G = ig.Graph.Read('data/sociopatterns.gml')
G = G.clusters().giant()
G['layout'] = G.layout_fruchterman_reingold(weights='weight')
G.es['width'] = 0.01*np.array(G.es['weight'])


# In[51]:


G.vs['clustering'] = G.transitivity_local_undirected()
most_broker = min(G.vs, key=lambda v: v['clustering'])

G.vs['color'] = 'gray'
most_broker['color'] = 'red'
G.vs[G.neighbors(most_broker)]['color'] = 'blue'

ig.plot(G, vertex_size=10.0*(1 - np.array(G.vs['clustering'])))


# As can be seen, the node with the lowest clustering tends to connect people from across the network. This contrasts to a node with a higher clustering (but at least as many neighbors).

# In[52]:


least_broker = max(G.vs.select(_degree_ge=most_broker.degree()), key=lambda v: v['clustering'])
                   
G.vs['color'] = 'gray'
least_broker['color'] = 'red'
G.vs[G.neighbors(least_broker)]['color'] = 'blue'

ig.plot(G,vertex_size=10.0*(1 - np.array(G.vs['clustering'])))
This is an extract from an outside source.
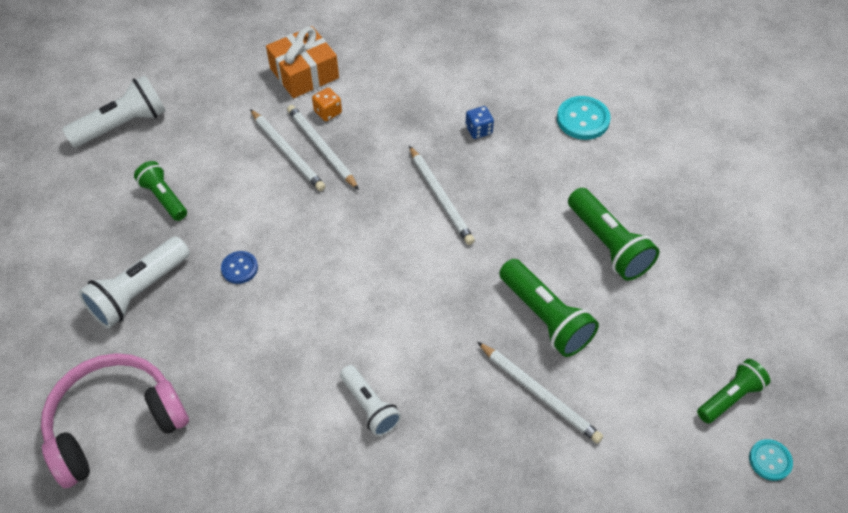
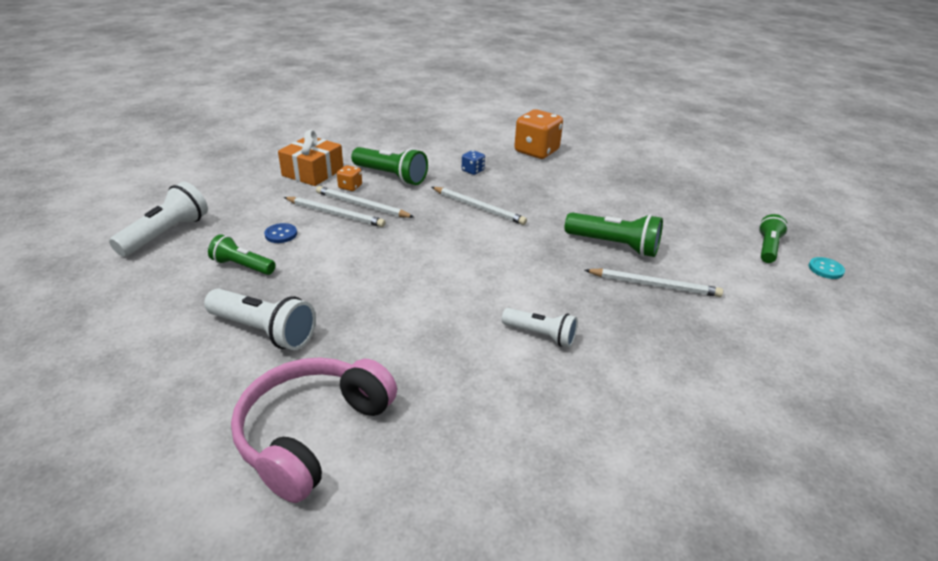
camera: 30 degrees left, 20 degrees down
white flashlight [78,237,190,328] -> white flashlight turned 75 degrees counterclockwise [204,289,316,350]
blue button [221,251,258,284] -> blue button moved to [264,223,297,243]
turquoise button [557,96,611,140] -> orange dice [514,109,563,159]
green flashlight [568,188,660,281] -> green flashlight moved to [351,147,428,185]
# We can make this more explicit. We can calculate the dispersion of neighbors across different classes in the network as the entropy. A higher entropy indicates that the neighbors are more equally distributed across the network, whereas a lower entropy indicates that the neighbors are mostly concentrated in a few classes.

# In[53]:


from collections import Counter

def entropy(lst):
    freq = Counter(lst);
    prob = [float(f)/len(lst) for f in freq.values()]
    return -sum(prob*np.log(prob))

entropy_node = [entropy(G.vs[G.neighbors(v)]['class']) for v in G.vs];

plt.plot(G.vs['clustering'], entropy_node, '.')
plt.xlabel('Clustering')
plt.ylabel('Entropy')


# ## Equivalence

# People occupy different positions in a network. We already saw brokers for example. This idea can be somewhat generalized to the notion of equivalence. The most strict definition of equivalence between two nodes is if they share the exacte same neighbors, called *structural equivalence*. A slightly more relaxed definition is that of *isomorphic equivalence*, meaning that switching the labelling does not change the structure of the graph. This is still quite restrictive actually, and hard to compute.
# 
# The most relaxed definition is *regular equivalence*, which considers two nodes as equivalent if they connect to similar others. For example, employees report to their managers who report to the board. Then all managers occupy a regularly equivalent position: they connect to employees and board members. Similarly all employees are regularly equivalent: they all report to managers (even though they don't necessarily report to the same manager). This is a recursive definition, and also is relatively difficult to compute. 
# 
# Of course exact regular equivalence may not be the most informative, so some trade-off between the number of 'errors' (i.e. deviating from the other members of the equivalence class) may be tolerated. This is sometimes also referred to as *role detection* as a generalization of *community detection* which we will encounter later on.
# 
# Unfortunately there are currently no implementations available for `igraph`, and in fact, no implementations for Python that I know of.

# ## Social balance

# Social balance does not refer to some zen concept of balance or a state of peace. If anything, it actually has more to do with conflict than with peace. Social balance is a theory regarding the structure of *negative links*, i.e. links that have a negative connotation, such as hate or war. These can either be presented as a separate type of link, or as links having some continuous weight, which may also be negative. 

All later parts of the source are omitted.